Saturday, May 27, 2017

Coyote Mountain

Hiked: 5/21/2017
Distance: 5 miles round trip on use trail and cross country
Summit Elevation: 3192'
Prominence: 1592'
Elevation Gain: 2650'
Elevation Gain (in Empire State Buildings): 2.12
Round trip time: 3 hours
Recommended water: 52 oz.
Parking/Fees: Free on Rockhouse Trail
Difficulty: Moderate

I drove to the east side of Coyote Mountain (SDC #71), near Borrego Springs, to hike the main southeast ridge route. I took Rockhouse Trail, a good dirt road that can be driven with a sedan, and parked off the road with quick access the ascent ridge. I expected a steep, non-technical ridge walk. I got that, but I also got an unexpected challenge in the form of an extreme headwind blowing from the north. It didn't start that way. I headed out cross country toward the ridge a little before sunrise, but there was already plenty of light to see. A breeze blew, but nothing seemed out of the ordinary with the wind. A short distance up the ridge, I found a good use trail to follow. As I passed the second bump on the ridge, the wind roared to life. It blasted head on at a steady 30-40 mph with gusts in the 60+ mph range. The wind speeds are just my estimates based on other experiences I've had. This was easily the most savage wind I had encountered on a mountain.

The trail climbed quickly and views into Clark Valley and surroundings expanded proportionally. Across the valley was the long ridge to Villager and Rabbit, and the rest of the Santa Rosas. The ridge was mostly clear of obstacles, though there were always several varieties of cactus nearby. The sun illuminated the summit like a beacon before the rest of the mountain got sun. I stayed on the use trail, except in spots where it clung to the edge of the ridge. That's where the wind was the strongest. On one of these sections, a gust caught me slightly off balance and toppled me, my left hand coming down on a small cactus. I pulled it away with half a dozen needles.

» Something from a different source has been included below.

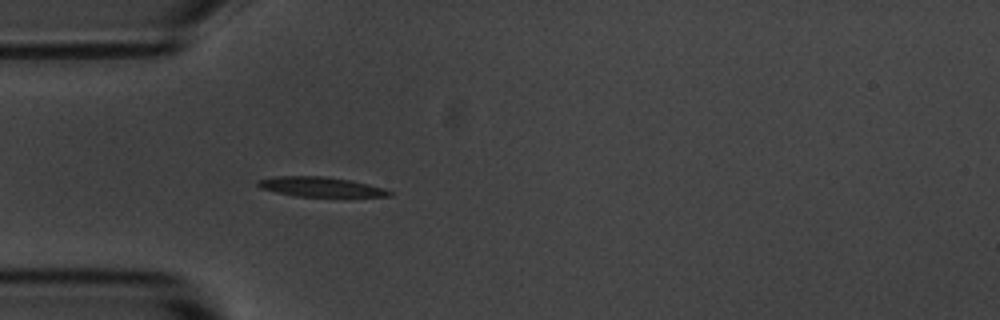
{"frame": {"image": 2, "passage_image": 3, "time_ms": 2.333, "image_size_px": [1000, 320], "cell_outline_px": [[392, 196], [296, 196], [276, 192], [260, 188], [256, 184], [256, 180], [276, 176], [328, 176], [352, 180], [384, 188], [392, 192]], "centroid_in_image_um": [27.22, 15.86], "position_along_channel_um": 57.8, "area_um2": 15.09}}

I stayed down and crawled just below the ridge, stopping on a boulder to remove the needles with my pliers. I tried to stay about 15' down slope of the ridge to try to minimize the wind. It didn't help much. I couldn't hear myself breathe or hear anything other than the wind. Every step forward was an act of will. I briefly considered turning around, but it was early and I didn't think I would be going near any areas of cliff exposure. I decided to just power my way up. Slowly, deliberately.

Coyote Mountain from the start

The first two bumps

The summit beacon

About half way, summit far left

Looking back into Clark Valley

I kept going over bumps on the ridge until the summit was in view. A leaning pole marked the summit and the register was under a pile of rocks there. A few feet away was the Coyote benchmark. I took some pictures and a 360 video. I didn't disturb the register, fearing that it would blow away or get damaged by the wind. The benchmark photo was enough for me. The views were fantastic and it was sweet to stand on the summit, knowing that I overcame the wind conditions. The wind was not nearly as much of an issue during the descent. It would still gust and was still strong in naked areas, but having the wind at my back made a big difference.


Toro Peak


On the way back through Borrego Springs, I drove out to the Desert Art display of metallic sculptures. They were impressive, especially the dragon whose body goes under the road. I would have liked to find a coyote among the sculptures, but I think there were some I missed. Definitely worth a visit if in the area.

Coyote Mountain from Borrego Springs

Would you like to know more...?


  1. I might invent a full-body device shaped like your elevation chart that should help deflect the wind next time. Thanks for the visceral report!

    1. Sean,

      It was quite unexpected. I've read other reports of brutal wind in the desert. I guess I got a taste of it. That full-body device would have come in handy.